Elles n’ont certainement pas été sous les feux de la rampe à l’occasion du 8 mars, journée internationale des droits des femmes. Elles ne sont pas du genre à se bousculer aux avant-postes pour se faire voir par ceux qui choisissent celles qui doivent recevoir les honneurs des médias et d’être célébrées durant la traditionnelle quinzaine de la femme qui a baissé ses rideaux la semaine écoulée.
Dans un quasi-anonymat, elles ont regardé de loin s’estomper la surchauffe médiatique autour de « la femme, moitié du monde » et voir les choses revenir à la case départ. C’est-à-dire l’indifférence générale rendue précoce par l’effervescente occurrence des préparatifs de la fête qui ont précipité cette ferveur des jours d’avant dans les méandres de l’oubli. Averties des enjeux et des conséquences immuables pour elles et pour leurs familles des impacts du nexus « crise climatique-migrations forcées-insalubrité et pauvretés » (c’est-à-dire à cette intrication complexe de tous ces problèmes auxquels sont les femmes transformatrices des différents sites de cette ville de la Petite Côte), ces femmes ont commencé par fédérer plusieurs associations ou groupements qui œuvraient toutes, dans la protection de l’environnement à travers diverses activités comme le reboisement de la mangrove, la protection des tortues marines, la promotion l’écotourisme, la transformation des produits halieutiques. Avec comme premier résultat : l’initiative collective durant l’année 2010, de plantation massive de 2,4ha soit 6000 plants dans le but de fixer les dunes sur la pointe Finio qui sépare la lagune et l’Océan atlantique.
Au faîte, à la fois, des enjeux socio-économiques et écologiques d’efficacité énergétique et de préservation de qualité de l’environnement, l’engagement déterminé de ces égéries de l’Economie sociale solidaire (Ees), version sénégalaise, s’est soldé, cette année-là, par des réalisations probantes au chapitre desquelles : la construction de la digue de protection du quai construit dans le cadre du Projet fonds d’adaptation à l’érosion côtière dans les zones vulnérables vise entre autres objectifs à sécuriser l’activité des pêcheurs. Mais aussi, l’érection à Joal, en tant que réponse communautaire aux nombreuses crises que connaissait le secteur des pêches, de l’Aire marine protégée (Amp) de la zone ; large celle-ci de 174 km carrés et dont elles aujourd’hui, au cœur sont au cœur de la gestion.

## JEU D'ENREGISTREMENTS
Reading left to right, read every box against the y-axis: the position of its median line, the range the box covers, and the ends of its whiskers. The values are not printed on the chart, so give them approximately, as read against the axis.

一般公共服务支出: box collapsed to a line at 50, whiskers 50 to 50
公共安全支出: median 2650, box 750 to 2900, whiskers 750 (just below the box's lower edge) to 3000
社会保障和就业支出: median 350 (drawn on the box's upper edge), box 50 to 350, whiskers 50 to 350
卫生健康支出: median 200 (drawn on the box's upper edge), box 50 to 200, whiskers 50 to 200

--

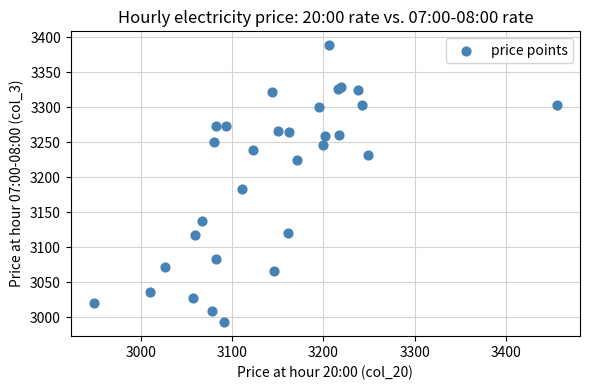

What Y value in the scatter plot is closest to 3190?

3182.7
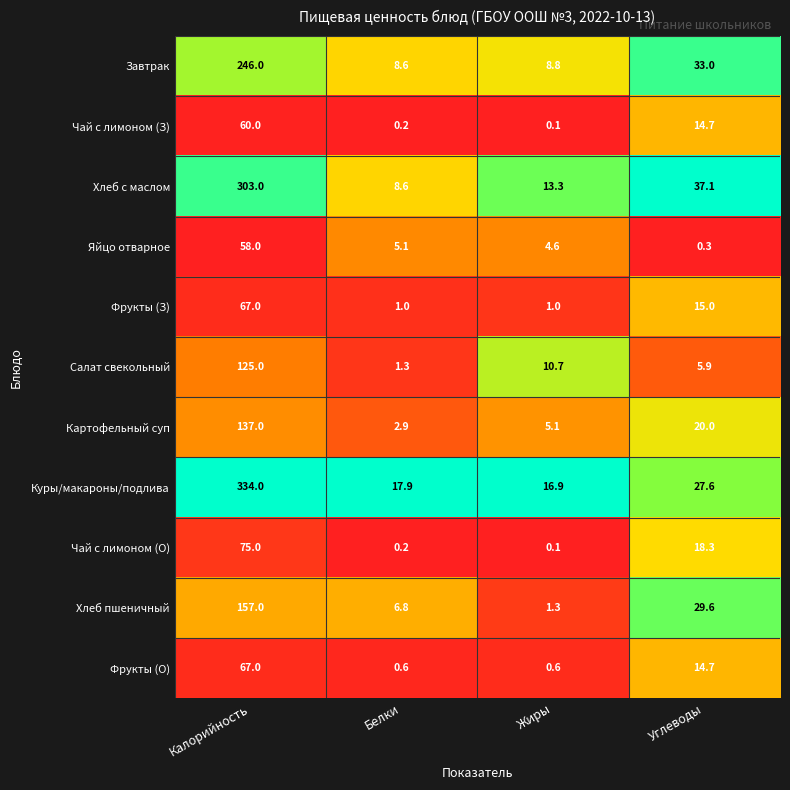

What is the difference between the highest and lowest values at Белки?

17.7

==

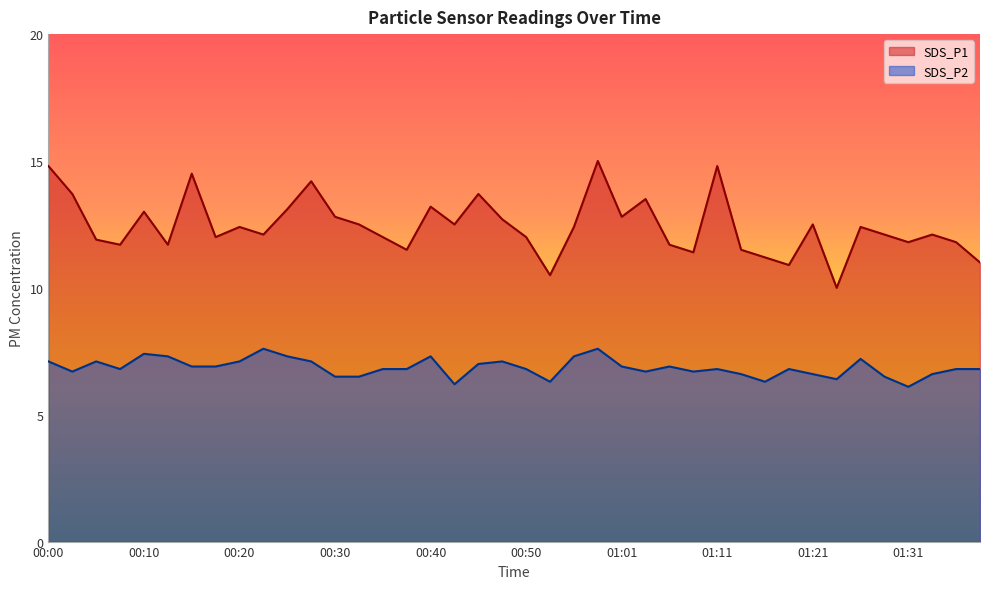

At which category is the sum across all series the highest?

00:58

## CONSIGNES
a – Recopiez sans la moindre modification le texte sur les femmes transformatrices de Joal.
b – Dans la liste, reproduisez uniquement le passage qui s'ouvre sur la ligne contenant « What Y value » et se ferme sur celle contenant « What is the », ces deux lignes comprises, en remplaçant « scatter plot » par « scatter chart » et en laissant tout le reste intact. N'incluez pas les images.

## RÉPONSES
a –
Elles n’ont certainement pas été sous les feux de la rampe à l’occasion du 8 mars, journée internationale des droits des femmes. Elles ne sont pas du genre à se bousculer aux avant-postes pour se faire voir par ceux qui choisissent celles qui doivent recevoir les honneurs des médias et d’être célébrées durant la traditionnelle quinzaine de la femme qui a baissé ses rideaux la semaine écoulée.
Dans un quasi-anonymat, elles ont regardé de loin s’estomper la surchauffe médiatique autour de « la femme, moitié du monde » et voir les choses revenir à la case départ. C’est-à-dire l’indifférence générale rendue précoce par l’effervescente occurrence des préparatifs de la fête qui ont précipité cette ferveur des jours d’avant dans les méandres de l’oubli. Averties des enjeux et des conséquences immuables pour elles et pour leurs familles des impacts du nexus « crise climatique-migrations forcées-insalubrité et pauvretés » (c’est-à-dire à cette intrication complexe de tous ces problèmes auxquels sont les femmes transformatrices des différents sites de cette ville de la Petite Côte), ces femmes ont commencé par fédérer plusieurs associations ou groupements qui œuvraient toutes, dans la protection de l’environnement à travers diverses activités comme le reboisement de la mangrove, la protection des tortues marines, la promotion l’écotourisme, la transformation des produits halieutiques. Avec comme premier résultat : l’initiative collective durant l’année 2010, de plantation massive de 2,4ha soit 6000 plants dans le but de fixer les dunes sur la pointe Finio qui sépare la lagune et l’Océan atlantique.
Au faîte, à la fois, des enjeux socio-économiques et écologiques d’efficacité énergétique et de préservation de qualité de l’environnement, l’engagement déterminé de ces égéries de l’Economie sociale solidaire (Ees), version sénégalaise, s’est soldé, cette année-là, par des réalisations probantes au chapitre desquelles : la construction de la digue de protection du quai construit dans le cadre du Projet fonds d’adaptation à l’érosion côtière dans les zones vulnérables vise entre autres objectifs à sécuriser l’activité des pêcheurs. Mais aussi, l’érection à Joal, en tant que réponse communautaire aux nombreuses crises que connaissait le secteur des pêches, de l’Aire marine protégée (Amp) de la zone ; large celle-ci de 174 km carrés et dont elles aujourd’hui, au cœur sont au cœur de la gestion.

b –
What Y value in the scatter chart is closest to 3190?

3182.7

What is the difference between the highest and lowest values at Белки?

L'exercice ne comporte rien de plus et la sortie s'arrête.